Hack News Qwiki - instakill
http://www.qwiki.com/q/#!/Hacker_News

======
RiderOfGiraffes
There are days when I hate being the grumpy old man, and this in kinda one of
them. Still, here we go.

I'm not sure why this is here at all. What is it telling us that we didn't
already know? From the guidelines at
<http://ycombinator.com/newsguidelines.html> :

    
    
      > What to Submit
    
      > On-Topic: Anything that good hackers would find
      > interesting. That includes more than hacking and
      > startups. If you had to reduce it to a sentence,
      > the answer might be: anything that gratifies one's
      > intellectual curiosity. 
    

I fail to see how this qualifies.

More, it has a bloody annoying auto-starting audio. Again from the guidelines:

    
    
        In Submissions
    
        ...
        If you submit a link to a video or pdf, please warn
        us by appending [video] or [pdf] to the title. 
    

I think this should be applied to audio as well - let me explain why.

I have two monitors. Each has 12 virtual desktops. Each virtual desktop has
between 10 and 40 windows, some of which are browsers. Each browser has 10 to
50 tabs. I've just counted.

I tend to launch a bunch of stuff quickly, then methodically track through
them, skimming, launching, and closing as appropriate.
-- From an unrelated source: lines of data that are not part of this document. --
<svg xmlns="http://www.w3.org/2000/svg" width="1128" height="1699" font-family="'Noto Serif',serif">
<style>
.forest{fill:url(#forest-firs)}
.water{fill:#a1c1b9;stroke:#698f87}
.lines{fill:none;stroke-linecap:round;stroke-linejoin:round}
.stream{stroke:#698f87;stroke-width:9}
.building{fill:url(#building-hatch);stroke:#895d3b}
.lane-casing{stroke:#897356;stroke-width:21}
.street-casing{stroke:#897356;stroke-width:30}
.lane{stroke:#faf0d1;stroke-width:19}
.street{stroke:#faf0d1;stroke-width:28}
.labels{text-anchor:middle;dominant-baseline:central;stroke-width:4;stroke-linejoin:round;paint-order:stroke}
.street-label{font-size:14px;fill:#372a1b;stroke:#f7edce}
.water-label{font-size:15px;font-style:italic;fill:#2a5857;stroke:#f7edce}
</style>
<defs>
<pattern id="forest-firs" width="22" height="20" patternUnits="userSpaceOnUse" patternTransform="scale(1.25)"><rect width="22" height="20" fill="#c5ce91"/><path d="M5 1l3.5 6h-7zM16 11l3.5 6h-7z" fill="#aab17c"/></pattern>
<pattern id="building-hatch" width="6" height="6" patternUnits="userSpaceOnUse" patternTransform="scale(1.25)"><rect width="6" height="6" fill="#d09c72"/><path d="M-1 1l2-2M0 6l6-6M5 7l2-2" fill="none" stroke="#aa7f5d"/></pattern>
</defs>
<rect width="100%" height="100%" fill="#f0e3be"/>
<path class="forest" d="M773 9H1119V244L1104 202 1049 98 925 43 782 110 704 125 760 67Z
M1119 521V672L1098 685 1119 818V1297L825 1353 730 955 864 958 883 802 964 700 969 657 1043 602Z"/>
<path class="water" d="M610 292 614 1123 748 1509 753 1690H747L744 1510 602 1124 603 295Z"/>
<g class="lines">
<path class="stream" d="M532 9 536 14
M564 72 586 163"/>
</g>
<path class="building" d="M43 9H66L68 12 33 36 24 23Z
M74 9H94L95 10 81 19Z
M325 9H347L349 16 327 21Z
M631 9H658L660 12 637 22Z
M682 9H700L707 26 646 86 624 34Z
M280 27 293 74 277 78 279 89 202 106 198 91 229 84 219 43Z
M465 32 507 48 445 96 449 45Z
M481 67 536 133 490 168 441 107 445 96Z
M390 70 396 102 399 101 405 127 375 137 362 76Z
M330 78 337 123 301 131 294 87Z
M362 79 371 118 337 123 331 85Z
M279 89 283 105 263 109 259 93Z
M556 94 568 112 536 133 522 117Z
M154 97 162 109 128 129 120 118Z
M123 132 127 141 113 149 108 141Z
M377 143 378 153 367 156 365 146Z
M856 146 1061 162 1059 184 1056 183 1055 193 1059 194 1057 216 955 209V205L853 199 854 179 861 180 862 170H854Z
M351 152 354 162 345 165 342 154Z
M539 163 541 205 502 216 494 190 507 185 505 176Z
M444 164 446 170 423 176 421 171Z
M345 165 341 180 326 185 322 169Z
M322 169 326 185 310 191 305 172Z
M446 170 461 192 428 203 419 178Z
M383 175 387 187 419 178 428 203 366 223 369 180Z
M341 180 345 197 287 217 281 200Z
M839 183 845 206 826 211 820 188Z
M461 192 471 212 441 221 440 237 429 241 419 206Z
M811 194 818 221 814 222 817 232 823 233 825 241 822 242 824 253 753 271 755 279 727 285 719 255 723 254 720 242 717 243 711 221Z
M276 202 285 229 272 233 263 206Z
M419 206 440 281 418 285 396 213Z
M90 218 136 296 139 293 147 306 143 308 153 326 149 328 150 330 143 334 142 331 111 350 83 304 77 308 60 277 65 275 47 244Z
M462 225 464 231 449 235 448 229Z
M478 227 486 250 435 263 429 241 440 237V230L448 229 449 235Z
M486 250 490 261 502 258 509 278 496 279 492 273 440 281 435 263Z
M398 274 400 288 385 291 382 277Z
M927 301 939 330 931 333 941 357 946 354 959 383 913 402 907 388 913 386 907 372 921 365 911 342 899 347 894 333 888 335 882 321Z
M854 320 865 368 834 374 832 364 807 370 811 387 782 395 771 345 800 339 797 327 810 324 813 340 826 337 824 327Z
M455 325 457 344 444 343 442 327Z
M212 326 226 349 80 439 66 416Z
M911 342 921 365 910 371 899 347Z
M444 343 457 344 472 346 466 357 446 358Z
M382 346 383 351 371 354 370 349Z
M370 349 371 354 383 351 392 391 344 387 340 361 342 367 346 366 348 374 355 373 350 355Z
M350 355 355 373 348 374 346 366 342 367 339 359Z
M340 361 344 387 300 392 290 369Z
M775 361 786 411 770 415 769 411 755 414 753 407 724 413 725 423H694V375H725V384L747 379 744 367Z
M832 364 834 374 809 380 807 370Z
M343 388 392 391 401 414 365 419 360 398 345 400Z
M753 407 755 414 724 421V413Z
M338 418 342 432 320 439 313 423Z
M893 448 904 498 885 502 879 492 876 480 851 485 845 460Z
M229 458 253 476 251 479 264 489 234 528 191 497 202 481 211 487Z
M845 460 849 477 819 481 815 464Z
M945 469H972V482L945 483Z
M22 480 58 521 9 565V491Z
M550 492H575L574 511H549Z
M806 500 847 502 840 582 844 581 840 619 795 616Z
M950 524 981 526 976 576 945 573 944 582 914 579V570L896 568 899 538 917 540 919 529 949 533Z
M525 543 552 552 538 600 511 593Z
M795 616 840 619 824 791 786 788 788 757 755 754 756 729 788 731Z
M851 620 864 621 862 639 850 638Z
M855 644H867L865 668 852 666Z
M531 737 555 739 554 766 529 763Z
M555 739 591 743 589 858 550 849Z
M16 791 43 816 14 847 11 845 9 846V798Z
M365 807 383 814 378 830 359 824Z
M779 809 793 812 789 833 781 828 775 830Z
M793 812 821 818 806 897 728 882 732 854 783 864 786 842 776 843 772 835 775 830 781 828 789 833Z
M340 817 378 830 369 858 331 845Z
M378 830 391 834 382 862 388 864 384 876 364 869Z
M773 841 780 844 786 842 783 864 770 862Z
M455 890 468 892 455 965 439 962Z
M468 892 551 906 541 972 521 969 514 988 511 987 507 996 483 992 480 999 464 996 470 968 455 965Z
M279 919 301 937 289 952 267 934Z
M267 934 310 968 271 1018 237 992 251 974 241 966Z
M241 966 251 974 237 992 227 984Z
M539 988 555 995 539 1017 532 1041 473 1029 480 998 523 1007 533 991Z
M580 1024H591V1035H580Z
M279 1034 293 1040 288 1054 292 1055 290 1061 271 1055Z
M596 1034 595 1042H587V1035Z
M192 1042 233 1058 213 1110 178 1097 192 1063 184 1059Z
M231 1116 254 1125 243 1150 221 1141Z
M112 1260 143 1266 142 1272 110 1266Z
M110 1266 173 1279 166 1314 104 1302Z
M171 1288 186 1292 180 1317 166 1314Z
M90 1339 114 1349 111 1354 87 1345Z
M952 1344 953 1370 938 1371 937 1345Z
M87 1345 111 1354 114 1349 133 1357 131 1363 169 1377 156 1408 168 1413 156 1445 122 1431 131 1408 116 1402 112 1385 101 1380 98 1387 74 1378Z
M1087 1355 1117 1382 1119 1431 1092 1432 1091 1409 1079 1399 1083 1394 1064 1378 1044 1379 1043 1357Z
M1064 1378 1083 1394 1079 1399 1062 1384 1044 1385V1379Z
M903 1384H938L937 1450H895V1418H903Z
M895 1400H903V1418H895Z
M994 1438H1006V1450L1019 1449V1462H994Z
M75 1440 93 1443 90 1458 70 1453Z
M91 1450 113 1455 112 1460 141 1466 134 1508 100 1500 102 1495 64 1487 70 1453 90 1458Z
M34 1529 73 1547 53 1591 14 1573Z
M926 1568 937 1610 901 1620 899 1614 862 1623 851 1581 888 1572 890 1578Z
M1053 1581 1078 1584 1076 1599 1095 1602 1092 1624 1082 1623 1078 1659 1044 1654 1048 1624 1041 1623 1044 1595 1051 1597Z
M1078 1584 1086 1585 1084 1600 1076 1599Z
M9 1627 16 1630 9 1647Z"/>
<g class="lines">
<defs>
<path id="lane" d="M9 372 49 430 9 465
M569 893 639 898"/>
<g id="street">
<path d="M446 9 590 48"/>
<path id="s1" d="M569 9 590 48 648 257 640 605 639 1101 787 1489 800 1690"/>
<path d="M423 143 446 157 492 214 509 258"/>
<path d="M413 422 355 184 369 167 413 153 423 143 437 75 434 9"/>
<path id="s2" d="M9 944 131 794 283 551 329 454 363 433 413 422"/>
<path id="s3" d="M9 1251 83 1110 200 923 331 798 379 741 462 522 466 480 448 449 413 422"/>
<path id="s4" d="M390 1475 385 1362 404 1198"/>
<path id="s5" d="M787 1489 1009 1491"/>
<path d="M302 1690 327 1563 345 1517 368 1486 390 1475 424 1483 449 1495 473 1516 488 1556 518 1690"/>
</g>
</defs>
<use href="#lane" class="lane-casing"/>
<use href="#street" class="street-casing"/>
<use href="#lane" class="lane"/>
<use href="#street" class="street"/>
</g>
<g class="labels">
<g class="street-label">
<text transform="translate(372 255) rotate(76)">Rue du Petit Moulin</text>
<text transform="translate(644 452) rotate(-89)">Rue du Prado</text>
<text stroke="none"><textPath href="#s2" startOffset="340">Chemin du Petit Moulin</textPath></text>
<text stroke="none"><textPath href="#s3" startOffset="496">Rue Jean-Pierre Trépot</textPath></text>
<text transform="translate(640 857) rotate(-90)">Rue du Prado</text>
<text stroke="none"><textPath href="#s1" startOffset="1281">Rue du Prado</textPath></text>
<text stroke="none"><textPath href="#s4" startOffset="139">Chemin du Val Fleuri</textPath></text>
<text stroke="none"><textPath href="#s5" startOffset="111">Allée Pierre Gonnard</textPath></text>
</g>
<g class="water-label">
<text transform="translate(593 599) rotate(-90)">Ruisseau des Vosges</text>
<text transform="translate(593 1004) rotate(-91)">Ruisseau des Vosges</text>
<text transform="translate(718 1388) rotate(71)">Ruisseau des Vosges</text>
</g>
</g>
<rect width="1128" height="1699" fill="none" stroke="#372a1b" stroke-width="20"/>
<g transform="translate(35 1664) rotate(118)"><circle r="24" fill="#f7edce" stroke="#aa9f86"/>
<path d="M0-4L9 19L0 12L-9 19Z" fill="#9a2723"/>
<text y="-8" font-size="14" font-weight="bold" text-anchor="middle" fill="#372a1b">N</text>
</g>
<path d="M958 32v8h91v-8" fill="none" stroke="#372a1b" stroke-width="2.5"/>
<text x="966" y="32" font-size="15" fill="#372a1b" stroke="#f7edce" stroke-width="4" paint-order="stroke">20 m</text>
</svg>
When video or audio
auto-starts I have to track through potentially hundreds of
windows/tabs/whatever, to find the one that's giving me grief.

It's annoying, and I think it's rude not to follow a site's guidelines.

You may disagree, and I'd be interested in an enlightening debate.

And yes, this is essentially a copy-n-paste from an earlier complaint about
_exactly_ this sort of thing: <http://news.ycombinator.com/item?id=2135511>

(edited for typos)